Également auditionnée lors de l’enquête, la cheffe des ventes a déclaré qu’en fin de journée, lorsqu’elle a demandé à l’assurée si la journée s’était bien passée, madame [M] [V] lui aurait dit « qu’elle s’était fait mal à l’épaule » ; qu’elle a pensé à des courbatures après une longue période sans effort physique ; que l’assurée ne lui a pas expliqué comment cela s’est passé et n’est pas venue la voir pour lui dire quoi que ce soit.

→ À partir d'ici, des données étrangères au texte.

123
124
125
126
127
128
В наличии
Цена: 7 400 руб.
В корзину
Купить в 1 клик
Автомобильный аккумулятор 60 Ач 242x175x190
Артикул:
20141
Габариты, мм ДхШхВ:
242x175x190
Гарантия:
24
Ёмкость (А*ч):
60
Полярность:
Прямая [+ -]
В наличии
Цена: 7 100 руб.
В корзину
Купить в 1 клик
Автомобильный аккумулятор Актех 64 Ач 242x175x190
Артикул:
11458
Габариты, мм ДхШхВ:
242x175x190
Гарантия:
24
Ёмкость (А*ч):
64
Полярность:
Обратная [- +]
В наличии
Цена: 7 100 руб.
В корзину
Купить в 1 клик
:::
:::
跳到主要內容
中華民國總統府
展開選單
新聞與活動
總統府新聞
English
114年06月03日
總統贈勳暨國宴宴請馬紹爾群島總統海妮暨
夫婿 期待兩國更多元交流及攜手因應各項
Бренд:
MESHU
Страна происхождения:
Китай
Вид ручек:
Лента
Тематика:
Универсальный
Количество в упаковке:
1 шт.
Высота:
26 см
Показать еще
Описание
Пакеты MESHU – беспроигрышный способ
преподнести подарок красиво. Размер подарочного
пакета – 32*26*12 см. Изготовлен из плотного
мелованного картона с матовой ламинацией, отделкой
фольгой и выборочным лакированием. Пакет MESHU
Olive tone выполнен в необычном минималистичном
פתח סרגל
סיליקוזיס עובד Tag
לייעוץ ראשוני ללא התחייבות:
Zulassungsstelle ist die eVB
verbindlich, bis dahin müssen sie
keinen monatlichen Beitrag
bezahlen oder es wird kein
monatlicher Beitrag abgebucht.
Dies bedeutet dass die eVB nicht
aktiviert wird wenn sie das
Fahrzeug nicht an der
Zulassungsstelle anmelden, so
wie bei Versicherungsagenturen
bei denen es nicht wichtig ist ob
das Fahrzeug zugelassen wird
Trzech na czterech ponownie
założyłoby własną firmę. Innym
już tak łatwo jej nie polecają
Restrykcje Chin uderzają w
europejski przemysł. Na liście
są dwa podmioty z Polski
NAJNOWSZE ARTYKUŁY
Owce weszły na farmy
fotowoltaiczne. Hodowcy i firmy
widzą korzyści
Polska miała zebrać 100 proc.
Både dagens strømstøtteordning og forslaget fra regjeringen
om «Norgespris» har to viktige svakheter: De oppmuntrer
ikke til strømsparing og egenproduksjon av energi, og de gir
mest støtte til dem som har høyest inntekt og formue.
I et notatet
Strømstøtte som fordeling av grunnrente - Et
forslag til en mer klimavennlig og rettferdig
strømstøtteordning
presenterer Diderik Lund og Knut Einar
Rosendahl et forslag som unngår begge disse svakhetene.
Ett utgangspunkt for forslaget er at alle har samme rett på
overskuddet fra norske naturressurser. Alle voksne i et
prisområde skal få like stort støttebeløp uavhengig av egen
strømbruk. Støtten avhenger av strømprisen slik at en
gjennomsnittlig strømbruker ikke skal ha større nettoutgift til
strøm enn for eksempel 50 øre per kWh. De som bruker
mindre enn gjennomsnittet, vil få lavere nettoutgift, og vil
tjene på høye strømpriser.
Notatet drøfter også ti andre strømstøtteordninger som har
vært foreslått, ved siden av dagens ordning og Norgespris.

Elle précise que la semaine précédente, en venant chercher son planning avant sa reprise, l’assurée lui avait dit « j’ai enlevé ma minerve, je n’ai pas osé rentrer dans le magasin avec », confiant avoir eu un accident quelques jours auparavant.
L’analyse combinée de ces trois témoignages amène le tribunal à relever plusieurs incohérences faisant obstacle à la réunion d’un faisceau d’indices graves et concordants, en ce que :
— Le fait accidentel décrit par l’assurée dans le questionnaire serait survenu en fin de matinée en présence de la collègue intérimaire qui l’assistait dans sa mission (à qui elle demande si elle est la seule à avoir mal) ; or, malgré la soudaineté et l’intensité décrite de la douleur (« un genou dans le dos »), sa collègue n’évoque pas avoir constaté la souffrance de sa collègue en fin de matinée et atteste que cette dernière lui a déclaré s’être fait mal au retour de la pause méridienne, sans précision quant au siège de lésion et sans décrire l’expression apparente d’une souffrance quelconque ;
— Le siège de la lésion est pour le moins imprécis, l’assurée évoquant en premier lieu dans son email une douleur soudaine et intense au dos ainsi qu’à l’épaule droite, puis dans son questionnaire, dans le bas du dos puis dans la main et le bras droit, tandis que la cheffe des ventes admet avoir été informée en fin de journée d’une douleur à l’épaule uniquement.
— Ainsi, le fait accidentel censé être survenu en fin de matinée n’est pas corroboré par la collègue présente, ce qui ne permet pas d’imputer au travail les lésions constatées le lendemain et désignées sous le terme de « dorsolombalgie aigue après effort de soulèvement » (précision que le médecin ne peut apporter que sur la foi des déclarations de sa patiente), ce de surcroît dans les circonstances particulières de reprise du travail après une longue période d’absence et le contexte d’un accident de voiture subi par l’assurée quelques jours auparavant, évoqué par les deux témoins interrogés.
En conséquence, la décision de prise en charge au titre de la législation professionnelle de l’accident du 12 octobre 2020 déclaré par madame [M] [V] sera déclaré inopposable à la société D.N.C [1].
La nature de l’affaire ne justifie pas que soit ordonnée l’exécution provisoire de la présente décision.
PAR CES MOTIFS
Le pôle social du tribunal judiciaire de Lyon, statuant par jugement contradictoire et en premier ressort,
DECLARE inopposable à la société D.N.C [1] la décision de prise en charge au titre de la législation professionnelle de l’accident du 12 octobre 2020 déclaré par madame [M] [V] ;
CONDAMNE la CPAM de l’Hérault aux dépens de l’instance ;
DIT n’y avoir lieu d’ordonner l’exécution provisoire.
Ainsi jugé et mis à disposition au greffe du tribunal le 22 mai 2026 et signé par le président et la greffière.